Contenuti a pagamento. Il primo passo dei giganti della Rete

di PIERFRANCESCO DE ROBERTIS

Facebook riconoscerà agli editori di tutto il mondo la somma di un miliardo di dollari diluiti in tre anni (820 milioni di euro) per lo “sfruttamento” delle notizie prodotte da editori e giornalisti, e sul quale il social Usa guadagna miliardi. Qualche giorno fa Google e Murdoch avevano reso noto un accordo commerciale in base al quale al grande editore australiano venivano riconosciuti i “diritti” sulle notizie che Google rilanciava dai media di Murdoch. Nelle settimane scorse sempre Google aveva raggiunto un’intesa con gli editori francesi, anche in questo caso per poter «utilizzare» le news contenute nei giornali e nei siti d’oltralpe.

Al di là dell’aspetto commerciale (probabilmente 800 milioni di euro triennali a livello mondiale a fronte dei miliardi di guadagno realizzato ogni anno sono pochissimi, una briciola) la decisione di Facebook e Google riconosce un principio importante, non solo e non tanto per gli editori, quanto per tutti i cittadini: l’informazione di qualità, quella che non si trova a buon mercato gratis in giro per la rete, si paga, come si paga ogni bene di qualità. Poco o tanto, ma si paga. E nonostante gli stessi Google e Facebook siano pieni di notizie, spesso piratate, spesso dragate a casaccio nei bassifondi del web, sono le notizie “verificate”, quelle trattate professionalmente, che fanno la differenza per gli stessi social che le utilizzano, e che pertanto vale la pena per loro rilanciare e di conseguenza pagare agli editori.

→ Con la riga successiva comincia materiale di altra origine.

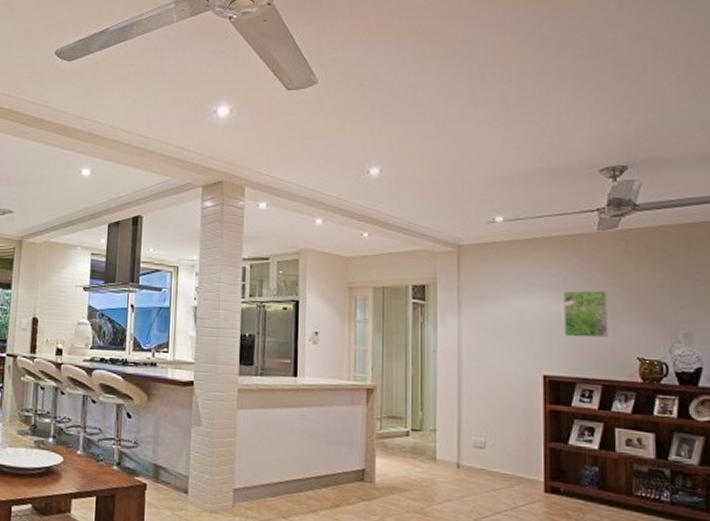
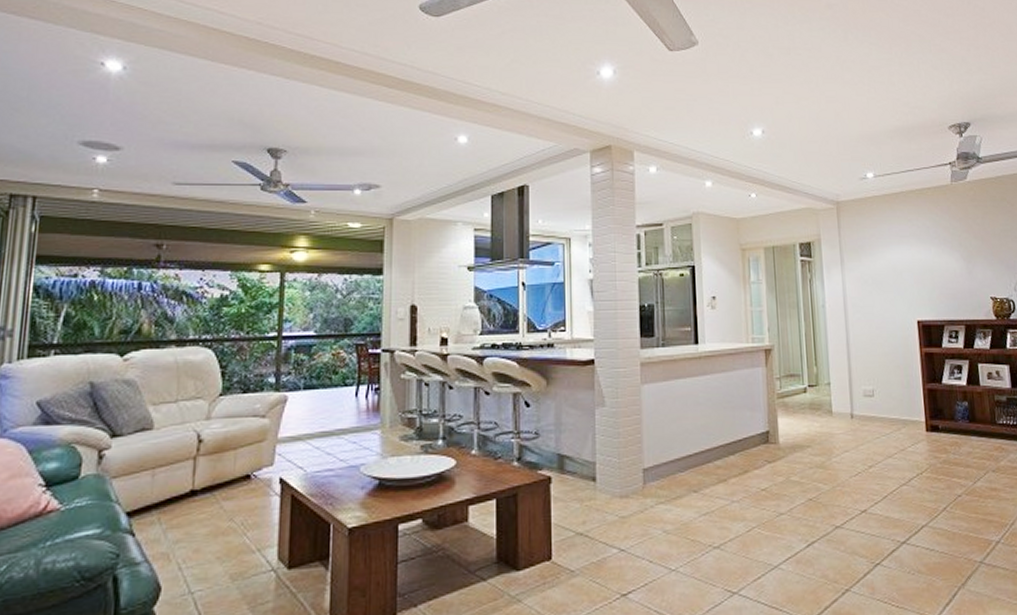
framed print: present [564,290,608,338] -> none [928,238,967,282]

Dopo anni di ubriacatura da fake news e di disprezzo per qualsiasi tipo di intermediazione (citofonare Movimento 5 Stelle), ci si sta in sostanza accorgendo che il grande mercato dei falsi in rete era un danno per tutti. Se ne stanno accorgendo i lettori, sempre più stanchi di essere trattati come pecoroni e diventati ormai sospettosi di informazioni buttate là a casaccio, in cui il cittadino-lettore è il vero obiettivo “commerciale” di qualche lupo nascosto nel bosco; se ne stanno accorgendo i big tech, che non a caso si sono decisi a pagare, perché la richiesta per le notizie di qualità aumenta il loro stesso giro d’affari.